恋はしょうがない。〜職員室の新婚生活〜



「今まで出会った他の人に、こんな気持ちを感じたことはありません。僕には賀川先生しかいません」


高原の言葉を聞きながら、真琴は大きな胸の鼓動を伴う動揺の中で考えた。

どう言えば、彼の想いには応えられないと解ってもらえるのかを…。


「……私にプロポーズしてくれた人も、高原先生と同じように言ってくれたわ…」


「違います!その人より、僕の方が絶対に…!僕よりも賀川先生を深く想ってる人間なんていません」


それまでずっと気持ちを押し殺して我慢をしていた高原は、腕を解いてくれるどころか、感情の緒を切らしてその想いを爆発させた。

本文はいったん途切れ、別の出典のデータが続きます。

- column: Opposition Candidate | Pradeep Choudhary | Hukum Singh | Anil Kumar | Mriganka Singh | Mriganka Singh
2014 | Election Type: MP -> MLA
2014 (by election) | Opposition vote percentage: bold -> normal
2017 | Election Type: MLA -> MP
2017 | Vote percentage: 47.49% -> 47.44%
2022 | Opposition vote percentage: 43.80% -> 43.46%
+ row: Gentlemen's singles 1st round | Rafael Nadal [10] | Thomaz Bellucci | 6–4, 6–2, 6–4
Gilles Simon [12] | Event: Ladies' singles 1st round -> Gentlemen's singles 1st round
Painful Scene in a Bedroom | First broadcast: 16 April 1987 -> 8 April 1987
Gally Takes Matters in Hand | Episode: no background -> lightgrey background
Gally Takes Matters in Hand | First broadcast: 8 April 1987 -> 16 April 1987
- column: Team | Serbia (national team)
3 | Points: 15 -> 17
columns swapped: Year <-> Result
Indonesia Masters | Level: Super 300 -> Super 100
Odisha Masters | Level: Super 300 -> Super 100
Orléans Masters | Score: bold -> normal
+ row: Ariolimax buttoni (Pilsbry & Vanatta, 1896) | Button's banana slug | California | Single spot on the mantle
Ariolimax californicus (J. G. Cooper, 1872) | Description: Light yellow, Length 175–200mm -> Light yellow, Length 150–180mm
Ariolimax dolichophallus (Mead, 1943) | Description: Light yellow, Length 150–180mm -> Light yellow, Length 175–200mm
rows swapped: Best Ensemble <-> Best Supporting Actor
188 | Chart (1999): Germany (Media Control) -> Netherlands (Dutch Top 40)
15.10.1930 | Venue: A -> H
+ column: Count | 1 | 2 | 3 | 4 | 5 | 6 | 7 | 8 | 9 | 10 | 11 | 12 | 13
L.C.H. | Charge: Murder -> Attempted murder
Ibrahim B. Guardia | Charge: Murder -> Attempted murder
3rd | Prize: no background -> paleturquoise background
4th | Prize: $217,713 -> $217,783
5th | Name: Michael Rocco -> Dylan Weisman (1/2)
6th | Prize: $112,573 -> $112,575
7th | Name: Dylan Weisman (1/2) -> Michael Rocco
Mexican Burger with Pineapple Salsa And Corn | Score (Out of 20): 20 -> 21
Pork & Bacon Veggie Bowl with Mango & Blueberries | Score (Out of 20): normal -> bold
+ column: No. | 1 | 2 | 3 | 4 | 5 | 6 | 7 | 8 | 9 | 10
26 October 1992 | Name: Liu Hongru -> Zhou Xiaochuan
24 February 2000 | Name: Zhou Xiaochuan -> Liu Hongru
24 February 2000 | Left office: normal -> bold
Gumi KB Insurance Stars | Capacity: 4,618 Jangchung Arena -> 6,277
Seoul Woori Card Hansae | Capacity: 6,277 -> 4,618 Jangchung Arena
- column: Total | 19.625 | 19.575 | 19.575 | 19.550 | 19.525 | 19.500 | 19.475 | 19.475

「うん…。そうかもしれない。私をそんな風に想ってくれることは、感謝してる。……でも…」


その後に続く言葉がとっさに出てこなくて、真琴は言いよどんだ。
そして、その“事実”を告げることしか思い浮かばず、覚悟を決めて大きく息を呑みこむ。



「……私のお腹の中には赤ちゃんがいるの…」


自分の腕の中から発せられたこの告白を聞いて、高原は声にならない驚きを表すように、動かなくなった。